Merger and acquisition activity raises total FDI

Despite a decrease in newly-registered capital, the significant growth in the value of mergers and acquisitions became a key element in raising Vietnam’s foreign direct investment in the first five months of 2017.

Vietnam attracted US$1.79 billion worth of acquisitions from foreign investors from January until May this year, up 116.2% on-year, according to the Ministry of Planning and Investment’s Foreign Investment Agency (FIA).

This is a remarkable increase, reflecting the obvious trend of growing interest in entering Vietnam’s market through mergers and acquisitions (M&A).

Last week, Bibo Mart JSC, the owner of the baby-and-mom chain of stores of the same name in Vietnam, announced that Japan’s ACA Investments, one of the best-performing fund managers in Asia, has acquired a 20% stake in the company.

Bibo Mart was only one among the many M&A deals reported in this year’s first five months.
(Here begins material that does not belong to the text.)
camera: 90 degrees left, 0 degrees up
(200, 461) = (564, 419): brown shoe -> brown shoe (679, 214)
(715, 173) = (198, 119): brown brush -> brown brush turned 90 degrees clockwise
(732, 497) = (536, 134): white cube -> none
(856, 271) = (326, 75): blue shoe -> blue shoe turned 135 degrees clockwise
Another is the South Korean firm Taekwang’s interest in acquiring a stake in Gemadept, the largest Vietnamese logistics firm.

“Foreign direct investment (FDI) in a country is organized in two channels: Green-field investment and cross-border M&A. The majority of M&A cases have been cross-border deals and Vietnam is the selling partner,” said Nguyen Phuc Hao, vice head of Investment Banking at Viet Capital Securities.
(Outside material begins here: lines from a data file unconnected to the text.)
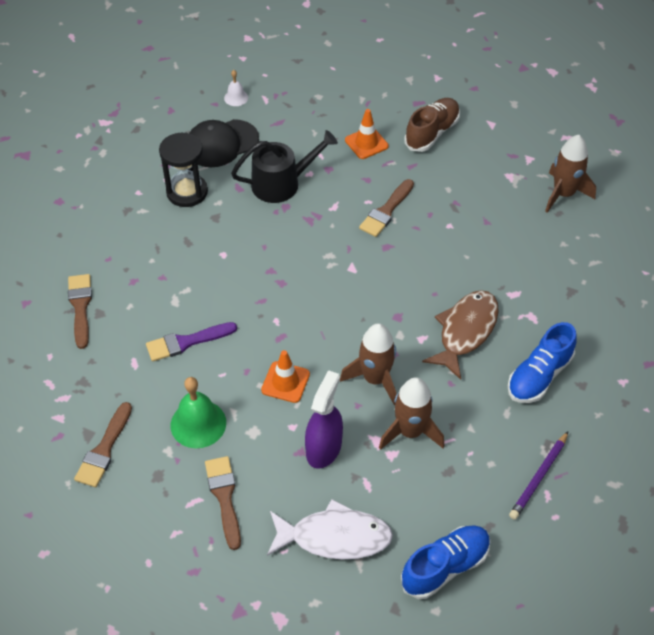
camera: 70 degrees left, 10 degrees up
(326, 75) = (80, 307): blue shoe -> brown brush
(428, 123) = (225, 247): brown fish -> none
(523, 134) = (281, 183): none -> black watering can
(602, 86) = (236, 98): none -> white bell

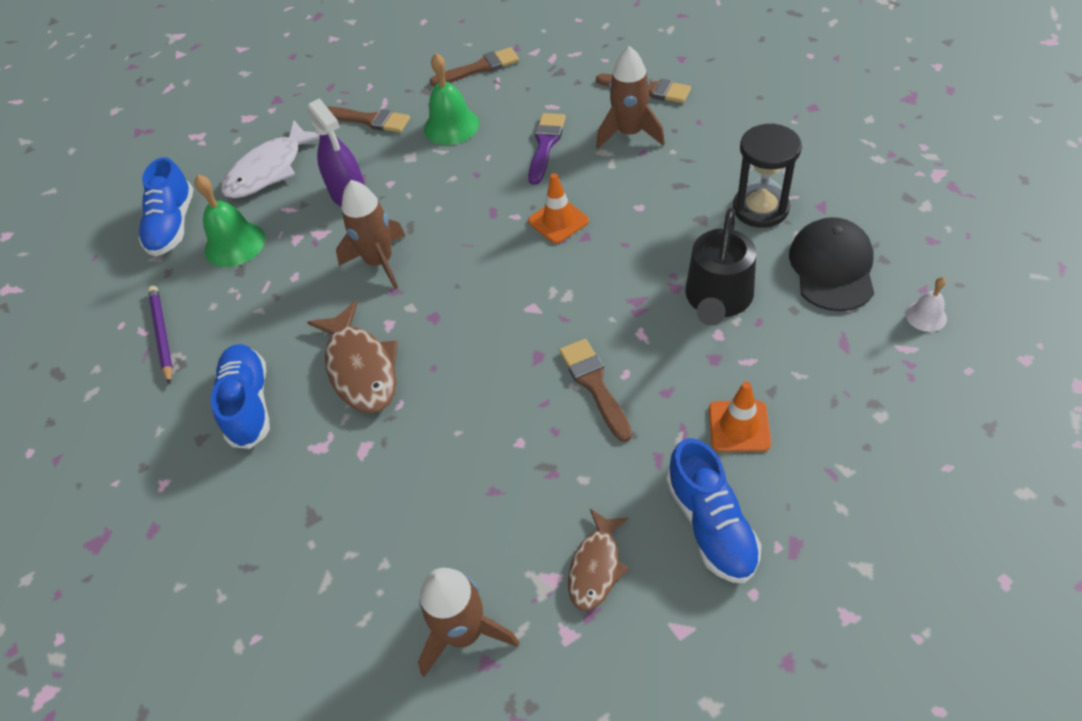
camera: 130 degrees right, 0 degrees up
(104, 449) = (479, 68): brown brush -> brown brush turned 105 degrees clockwise
(285, 382) = (439, 196): orange traffic cone -> orange traffic cone (558, 221)
(410, 432) = (302, 262): brown rocket -> brown rocket (629, 133)
(428, 497) = (235, 244): none -> green bell
(432, 133) = (711, 525): brown shoe -> blue shoe
(489, 163) = (596, 567): none -> brown fish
With a stable economic growth and huge market potentials, the M&A trend has been appearing in many more diversified sectors, including textile and garment, agriculture, technology, infrastructure services, and logistics.

The value of these M&A deals contributed significantly to the country’s attractiveness for FDI.

Vietnam saw a slowdown in newly-registered foreign direct investment in the first five months of the year, when it attracted 939 new projects worth US$5.59 billion in total registered capital, equal to 73.9% of the total registered capital in the same period last year.

In spite of that, the country’s total FDI rose by 10.4% on-year to US$12.13 billion thanks to an 83% rise in expanded capital and acquisitions.

The country first witnessed the slowdown in FDI in late 2016, when it attracted US$15.18 billion worth of newly-registered capital, down 2.5% on-year. However, the situation reversed thanks to the acquisition value of US$3.42 billion, which increased the country’s total FDI for the year by 7.1% to US$24.37 billion.

Industry insiders say that the slowdown is just temporary as some costly build-operate-transfer power projects will be licensed in the near future. One power project alone can significantly increase the country’s total FDI.

“Despite a volatile global economy, with or without the Trans-Pacific Partnership (TPP), FDI inflows into Vietnam will continue to rise. With many important free trade agreements, Vietnam has advantages in attracting FDI,” noted Nguyen Noi, FIA’s deputy director.

Recently, 11 other TPP members agreed to revive the agreement without the US. Also, Prime Minister Nguyen Xuan Phuc’s visits to the US in late May and to Japan in early June will be a driving force for the country to boost trade and investment ties with the two countries-the two leading investment partners of Vietnam.

According to FIA, Vietnam’s FDI disbursement rose by 6% to US$6.15 billion in the first five months.

Phan Huu Thang, FIA’s former director, forecast that Vietnam’s FDI disbursement is likely to rise by 15% in 2017, while total FDI registered capital might increase by 10-15% to around US$22 billion.